Activity:
Tally every line in the following material that has the word "CROSS" in it, and answer with that figure alone.

Data listing:
━━━━━━━━━━━━━━━━

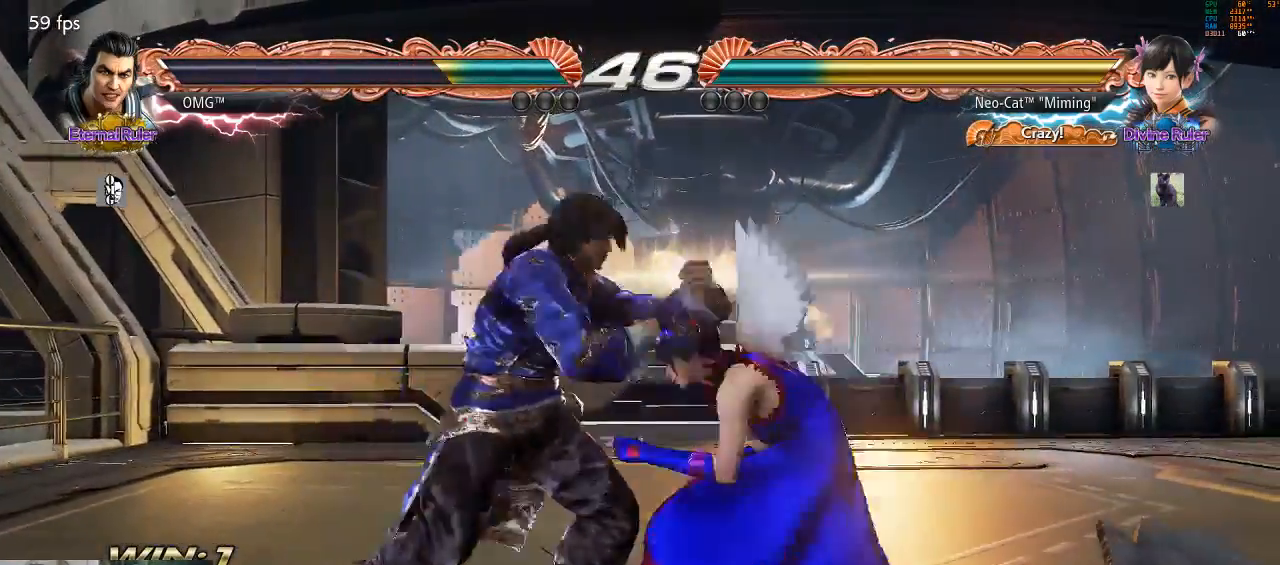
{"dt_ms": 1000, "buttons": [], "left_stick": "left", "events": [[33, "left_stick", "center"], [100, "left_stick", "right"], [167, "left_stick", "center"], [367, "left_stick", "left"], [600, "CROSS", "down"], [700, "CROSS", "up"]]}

━━━━━━━━━━━━━━━━

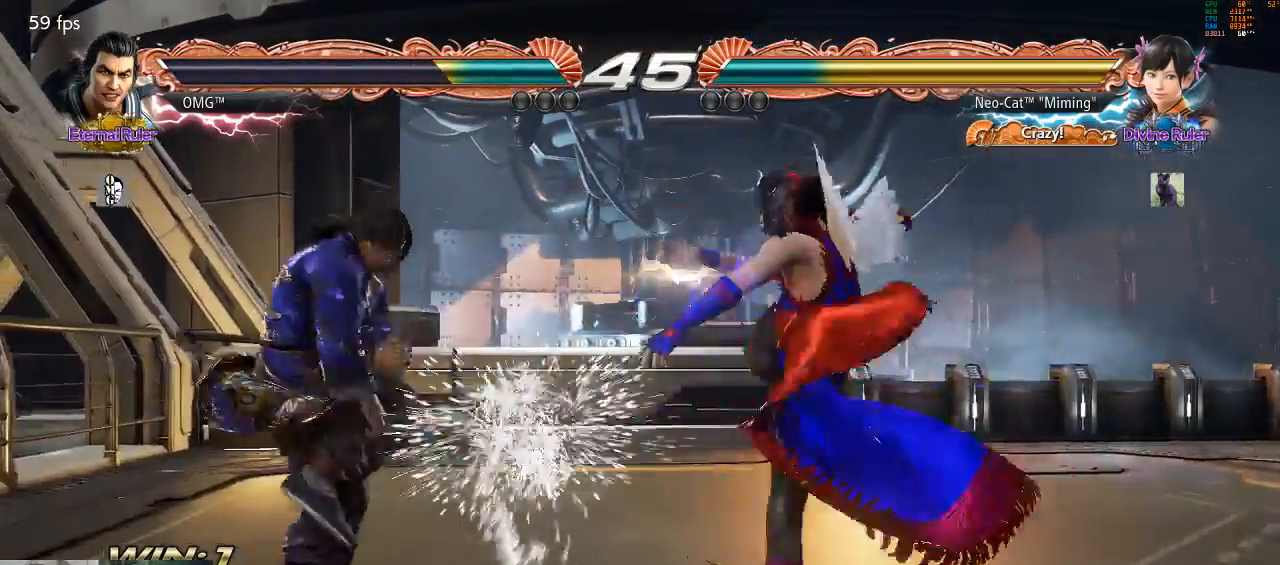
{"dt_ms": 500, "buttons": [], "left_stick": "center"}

━━━━━━━━━━━━━━━━

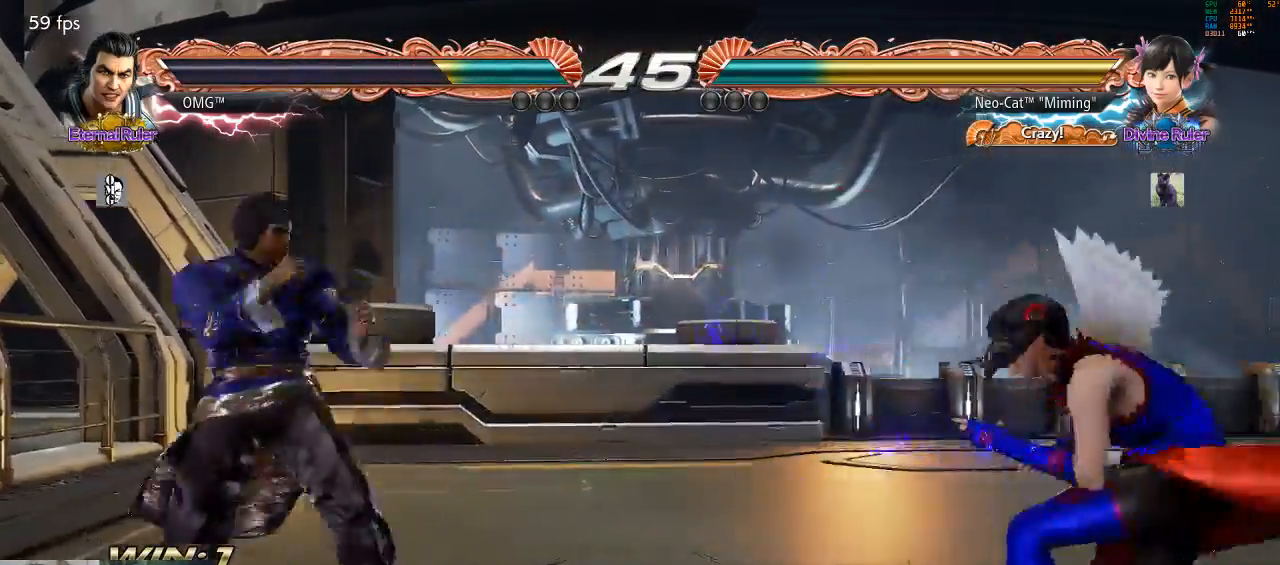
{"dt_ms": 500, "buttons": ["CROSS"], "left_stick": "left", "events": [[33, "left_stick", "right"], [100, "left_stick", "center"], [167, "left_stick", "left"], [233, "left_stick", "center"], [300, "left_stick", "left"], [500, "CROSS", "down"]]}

━━━━━━━━━━━━━━━━

Task response:
2